Showing posts with label decent unemployments. Show all posts
Showing posts with label decent unemployments. Show all posts

Wednesday, November 29, 2017

We need to restate productivity, real salaries, unemployment and GDP, to account for the many “working hours” spent consuming distractions.

In Bank of England’s “bankunderground" blog we recently read: “With the rise of smartphones in particular, the amount of stimuli competing for our attention throughout the day has exploded... we are more distracted than ever as a result of the battle for our attention. One study, for example, finds that we are distracted nearly 50% of the time.”

And on a recent visit to a major shop in the Washington area, thinking about it, I noticed that 8 out of the 11 attendants I saw were busy with some type of activity on their cellphones, and I seriously suspect they were not just checking inventories.

The impact of that on productivity, with less effective working time is being put into production, could be huge.

Also, going from for instance a 10% to a 50% distraction signifies de facto that full time or paid by the hour employee’s real salaries have increased fabulously.

And what about the real employment rate if we deduct the hours engaged in distractions? A statistical nightmare? Will we ever be able to compare apples with apples again?

And how should all these working hours consumed with distractions be considered in the GDP figures?

It behooves us to make certain how we measure the economy gets updated to reflect underlying realities. 

Perhaps then we are able to understand better the growing need for worthy and decent unemployments.

Perhaps then we are able to better understand the need for a Universal Basic Income, not as to allow some to stay in bed, but to allow everyone a better opportunity to reach up to whatever gainful employments might be left, like those “low-wage jobs” that it behooves us all, not to consider as “low value jobs”

PS. When you buy a web driven distraction you usually pay one amount… but your consumption of the distractions could be one hour per month or 300 hours per month, a difference that seems not to be considered anywhere.

@PerKurowski

Thursday, November 10, 2016

Canada: A Universal Basic Income, should never be more than a step-ladder to help reach up to the real economy.

Had Venezuela’s oil revenues over the last 15 years been distributed directly to the Venezuelans by means of a (in this case a variable) Universal Basic Income (UBI), instead of by redistribution profiteers, the poorest of my homeland would have received at least six times more of it, and the country would not be so close to being a totally failed state.

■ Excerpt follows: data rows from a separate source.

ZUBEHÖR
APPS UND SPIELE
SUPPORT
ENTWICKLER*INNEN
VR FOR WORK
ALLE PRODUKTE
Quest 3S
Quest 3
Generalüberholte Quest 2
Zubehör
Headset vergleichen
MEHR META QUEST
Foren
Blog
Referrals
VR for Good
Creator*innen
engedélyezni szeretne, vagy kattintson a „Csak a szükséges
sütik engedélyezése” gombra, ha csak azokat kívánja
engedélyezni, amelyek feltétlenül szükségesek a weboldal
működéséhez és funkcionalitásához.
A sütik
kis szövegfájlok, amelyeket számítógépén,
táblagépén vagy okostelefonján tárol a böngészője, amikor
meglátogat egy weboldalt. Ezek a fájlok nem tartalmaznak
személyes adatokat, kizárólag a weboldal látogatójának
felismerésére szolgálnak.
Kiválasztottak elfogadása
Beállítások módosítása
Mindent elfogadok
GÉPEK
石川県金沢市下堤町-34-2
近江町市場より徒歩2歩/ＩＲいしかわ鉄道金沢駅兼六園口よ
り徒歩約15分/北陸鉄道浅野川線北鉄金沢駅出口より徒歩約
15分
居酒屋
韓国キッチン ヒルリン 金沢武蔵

Be sure, the best way to increase the efficiency of our citizen-to-citizen solidarity, everywhere, is to avoid the redistribution profiteers’ tolls.

I am not a Canadian but I have two Canadian granddaughters, and so I have a vested interest in Canada’s future. I firmly believe that a UBI is a very important tool in order to meet many actual and future social and economic challenges.

But the number one objection to a UBI, and which your local redistribution profiteers will try to argue in order to keep their franchise, is that it could reduce the willingness for work.

In this respect, and referring to Andre Picard’s “Basic income is not just about work, it’s about health” Globe and Mail, November 8, I believe that the UBI to be tested, should not be set as is proposed as 75% of low income measure before tax (LIM-BT), $1,320, but as a percentage of the salary you could obtain working, for instance 60% at the minimum salary level. As I calculate it, that would yield $1,100.

For me the biggest benefit of UBI is as a step-ladder that facilitates reaching up to that gig-economy that seems to have arrived as a fixed feature. We do need worthy and decent unemployments.

UBI should never be seen as lifting anyone out of poverty but allowing millions to lift themselves out of poverty.

UBI has much less to do with human rights, "doing good", than with an intelligent society organizing itself for challenging times, "doing smart".

UBI should always be a beautiful citizens to citizens affair. At no moment should it be soiled by referring to it as a government handout. 



Of course UBI has to be funded with real money, no cheating paying it with inflation or public debt. Besides natural savings in the redistribution costs, one interesting alternative is the use of revenues from high carbon taxes. That would align the incentives between the fights for a better environment and against inequality.

PS. Joking but not really joking: Perhaps a payroll tax on robots and driverless cars could also be used as funding mechanism; that would also help us humans workers to be able to compete on a more level playing field.